The fashion rules in women's team sports stem mainly from functionality, player preferences and, to a lesser degree, style. Functionality means the uniforms players wear have to be comfortable and allow them the freedom of movement they need to perform. In most team sports, this translates into shorts and a jersey. In ice hockey, it also means the players are padded and covered from head to toe so they can minimize the chances of injury. Functionality also means uniforms have to be the same color for everyone on the team, so referees don't get confused when making calls in the heat of competition.
Player preferences come into play with fit. It never ceases to amaze me how the baggy look synonymous with men's basketball has now carried over to the women's game, because I don't think it's very flattering. But it has happened largely because women's players have embraced the look as their own and prefer it to tighter-fitting styles. In fact, it's common to see players who normally wear a size 4 or 6 voluntarily select size 10 or 12 when it comes to choosing their shorts size. If you go to any girls' basketball camp these days, chances are good you'll see even young players sporting the same style, proving it's now an accepted part of the female hoops fashion culture.
When it comes to uniform design, women's team sports also have to contend with the "bridesmaid" syndrome, which involves finding a style that will look relatively flattering on women of many shapes and sizes. In basketball, that means coming up with a look that will work for a 5-foot-6 point guard, a 6-4 power forward and everything in between. Australia has experimented with unitards, and Belarus unveiled dresses at the last women's basketball world championship, but neither look has caught on in any meaningful way with other players or with fans.
Because of these factors, the cutting-edge fashion style and pizzazz routinely seen in women's tennis winds up diminished or even missing in women's team sports. So is that a good thing or a bad thing? Some say fashion shouldn't matter in women's sports and the focus is really supposed to be on the competition, anyway. Others argue that fashion is an important ingredient in the selling of women's sports because appearance does matter and because of the natural interest many women and some men have in clothes, whenever and wherever worn.
And what about beach volleyball, in which women's players sport butt-bearing, two-piece bathing suits?
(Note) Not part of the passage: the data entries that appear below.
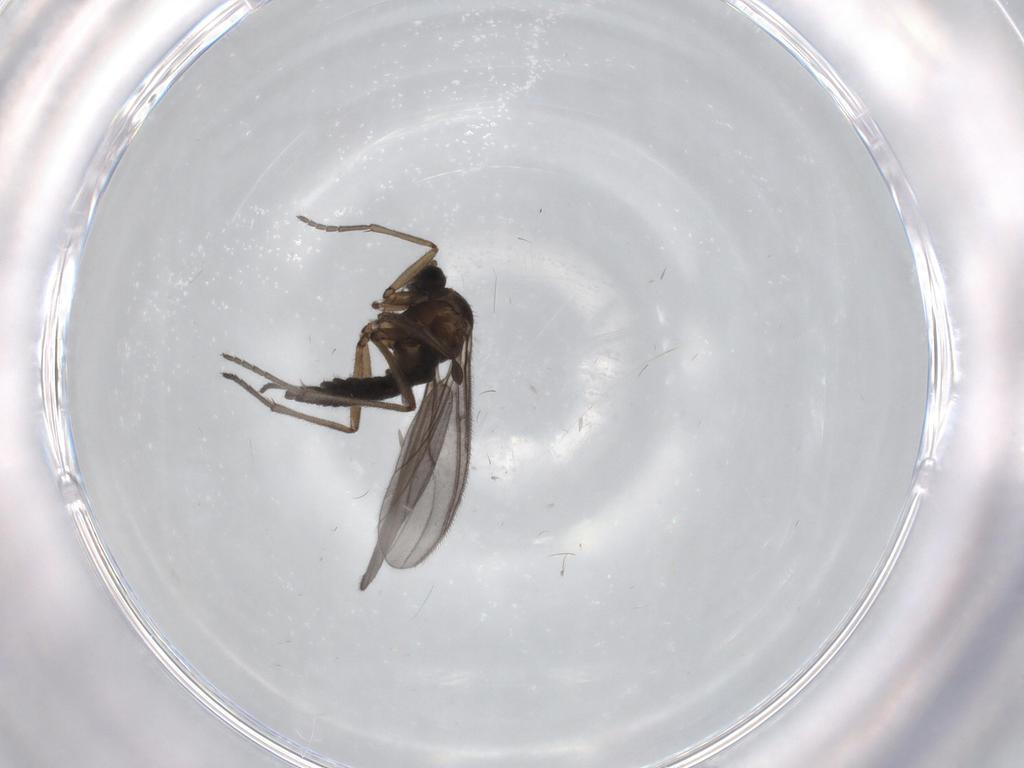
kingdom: Animalia
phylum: Arthropoda
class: Insecta
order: Diptera
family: Sciaridae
Functionality, or a ratings ploy? Whether to show more skin in women's sports brings up another issue entirely.
Maybe the answer is somewhere in the middle: functionality comes first, style adds a lot and "who's got game'' trumps best-dressed no matter which way you cut it. Still, if someone could bring a Lady Gaga look to women's basketball in a way in which the players could still make their jump shots, I'd definitely want to check it out.